» **DATA LISTING**
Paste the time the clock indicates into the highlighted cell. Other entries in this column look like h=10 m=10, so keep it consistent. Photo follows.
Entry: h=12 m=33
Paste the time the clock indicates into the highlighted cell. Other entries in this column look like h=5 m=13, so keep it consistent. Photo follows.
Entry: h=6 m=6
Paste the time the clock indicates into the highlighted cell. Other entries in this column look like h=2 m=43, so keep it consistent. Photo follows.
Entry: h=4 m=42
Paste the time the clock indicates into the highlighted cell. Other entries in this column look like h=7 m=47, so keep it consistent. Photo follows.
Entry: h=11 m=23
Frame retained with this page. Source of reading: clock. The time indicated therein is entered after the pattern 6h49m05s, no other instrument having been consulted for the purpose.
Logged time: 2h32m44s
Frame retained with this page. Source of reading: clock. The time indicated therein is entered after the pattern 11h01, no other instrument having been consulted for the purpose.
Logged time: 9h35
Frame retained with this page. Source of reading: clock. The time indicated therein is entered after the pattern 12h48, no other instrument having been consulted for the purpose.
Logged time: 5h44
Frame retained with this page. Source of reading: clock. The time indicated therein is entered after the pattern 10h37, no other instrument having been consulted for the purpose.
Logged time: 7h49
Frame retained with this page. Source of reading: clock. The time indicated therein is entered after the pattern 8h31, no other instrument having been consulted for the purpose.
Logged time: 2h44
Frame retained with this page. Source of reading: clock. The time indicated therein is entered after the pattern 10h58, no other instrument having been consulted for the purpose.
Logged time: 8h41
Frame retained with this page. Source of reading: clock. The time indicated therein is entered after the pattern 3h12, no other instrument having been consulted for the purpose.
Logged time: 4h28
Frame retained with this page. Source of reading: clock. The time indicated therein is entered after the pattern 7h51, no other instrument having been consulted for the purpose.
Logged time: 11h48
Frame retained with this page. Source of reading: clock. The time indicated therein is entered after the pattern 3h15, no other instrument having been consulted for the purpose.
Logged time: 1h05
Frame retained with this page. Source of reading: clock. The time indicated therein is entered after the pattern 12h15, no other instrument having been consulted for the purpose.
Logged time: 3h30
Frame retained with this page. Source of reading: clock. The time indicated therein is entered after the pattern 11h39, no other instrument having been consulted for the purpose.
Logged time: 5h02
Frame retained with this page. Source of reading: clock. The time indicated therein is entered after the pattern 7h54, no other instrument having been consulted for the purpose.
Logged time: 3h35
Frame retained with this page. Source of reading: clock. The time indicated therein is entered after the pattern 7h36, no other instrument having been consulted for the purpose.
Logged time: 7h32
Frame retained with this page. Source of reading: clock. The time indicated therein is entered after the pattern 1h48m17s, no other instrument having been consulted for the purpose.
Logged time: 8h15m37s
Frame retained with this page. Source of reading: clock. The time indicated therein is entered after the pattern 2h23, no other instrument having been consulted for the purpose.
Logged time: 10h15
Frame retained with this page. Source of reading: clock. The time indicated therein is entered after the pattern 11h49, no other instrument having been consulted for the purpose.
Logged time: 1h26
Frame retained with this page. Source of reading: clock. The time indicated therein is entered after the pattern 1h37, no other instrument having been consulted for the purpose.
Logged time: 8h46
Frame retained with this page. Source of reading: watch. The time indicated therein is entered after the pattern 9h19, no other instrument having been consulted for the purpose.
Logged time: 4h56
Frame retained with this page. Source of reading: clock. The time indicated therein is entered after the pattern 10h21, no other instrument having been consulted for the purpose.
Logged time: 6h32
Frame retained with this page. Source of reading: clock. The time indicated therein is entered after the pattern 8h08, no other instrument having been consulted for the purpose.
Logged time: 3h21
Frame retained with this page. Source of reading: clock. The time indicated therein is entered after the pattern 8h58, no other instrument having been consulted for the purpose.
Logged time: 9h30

» **EXERCISE PROMPT**
Rewrite all of the data, changing every "Logged time" to "Recorded time" and leaving everything else as it is.

» **EXPECTED ANSWER**
Paste the time the clock indicates into the highlighted cell. Other entries in this column look like h=10 m=10, so keep it consistent. Photo follows.
Entry: h=12 m=33
Paste the time the clock indicates into the highlighted cell. Other entries in this column look like h=5 m=13, so keep it consistent. Photo follows.
Entry: h=6 m=6
Paste the time the clock indicates into the highlighted cell. Other entries in this column look like h=2 m=43, so keep it consistent. Photo follows.
Entry: h=4 m=42
Paste the time the clock indicates into the highlighted cell. Other entries in this column look like h=7 m=47, so keep it consistent. Photo follows.
Entry: h=11 m=23
Frame retained with this page. Source of reading: clock. The time indicated therein is entered after the pattern 6h49m05s, no other instrument having been consulted for the purpose.
Recorded time: 2h32m44s
Frame retained with this page. Source of reading: clock. The time indicated therein is entered after the pattern 11h01, no other instrument having been consulted for the purpose.
Recorded time: 9h35
Frame retained with this page. Source of reading: clock. The time indicated therein is entered after the pattern 12h48, no other instrument having been consulted for the purpose.
Recorded time: 5h44
Frame retained with this page. Source of reading: clock. The time indicated therein is entered after the pattern 10h37, no other instrument having been consulted for the purpose.
Recorded time: 7h49
Frame retained with this page. Source of reading: clock. The time indicated therein is entered after the pattern 8h31, no other instrument having been consulted for the purpose.
Recorded time: 2h44
Frame retained with this page. Source of reading: clock. The time indicated therein is entered after the pattern 10h58, no other instrument having been consulted for the purpose.
Recorded time: 8h41
Frame retained with this page. Source of reading: clock. The time indicated therein is entered after the pattern 3h12, no other instrument having been consulted for the purpose.
Recorded time: 4h28
Frame retained with this page. Source of reading: clock. The time indicated therein is entered after the pattern 7h51, no other instrument having been consulted for the purpose.
Recorded time: 11h48
Frame retained with this page. Source of reading: clock. The time indicated therein is entered after the pattern 3h15, no other instrument having been consulted for the purpose.
Recorded time: 1h05
Frame retained with this page. Source of reading: clock. The time indicated therein is entered after the pattern 12h15, no other instrument having been consulted for the purpose.
Recorded time: 3h30
Frame retained with this page. Source of reading: clock. The time indicated therein is entered after the pattern 11h39, no other instrument having been consulted for the purpose.
Recorded time: 5h02
Frame retained with this page. Source of reading: clock. The time indicated therein is entered after the pattern 7h54, no other instrument having been consulted for the purpose.
Recorded time: 3h35
Frame retained with this page. Source of reading: clock. The time indicated therein is entered after the pattern 7h36, no other instrument having been consulted for the purpose.
Recorded time: 7h32
Frame retained with this page. Source of reading: clock. The time indicated therein is entered after the pattern 1h48m17s, no other instrument having been consulted for the purpose.
Recorded time: 8h15m37s
Frame retained with this page. Source of reading: clock. The time indicated therein is entered after the pattern 2h23, no other instrument having been consulted for the purpose.
Recorded time: 10h15
Frame retained with this page. Source of reading: clock. The time indicated therein is entered after the pattern 11h49, no other instrument having been consulted for the purpose.
Recorded time: 1h26
Frame retained with this page. Source of reading: clock. The time indicated therein is entered after the pattern 1h37, no other instrument having been consulted for the purpose.
Recorded time: 8h46
Frame retained with this page. Source of reading: watch. The time indicated therein is entered after the pattern 9h19, no other instrument having been consulted for the purpose.
Recorded time: 4h56
Frame retained with this page. Source of reading: clock. The time indicated therein is entered after the pattern 10h21, no other instrument having been consulted for the purpose.
Recorded time: 6h32
Frame retained with this page. Source of reading: clock. The time indicated therein is entered after the pattern 8h08, no other instrument having been consulted for the purpose.
Recorded time: 3h21
Frame retained with this page. Source of reading: clock. The time indicated therein is entered after the pattern 8h58, no other instrument having been consulted for the purpose.
Recorded time: 9h30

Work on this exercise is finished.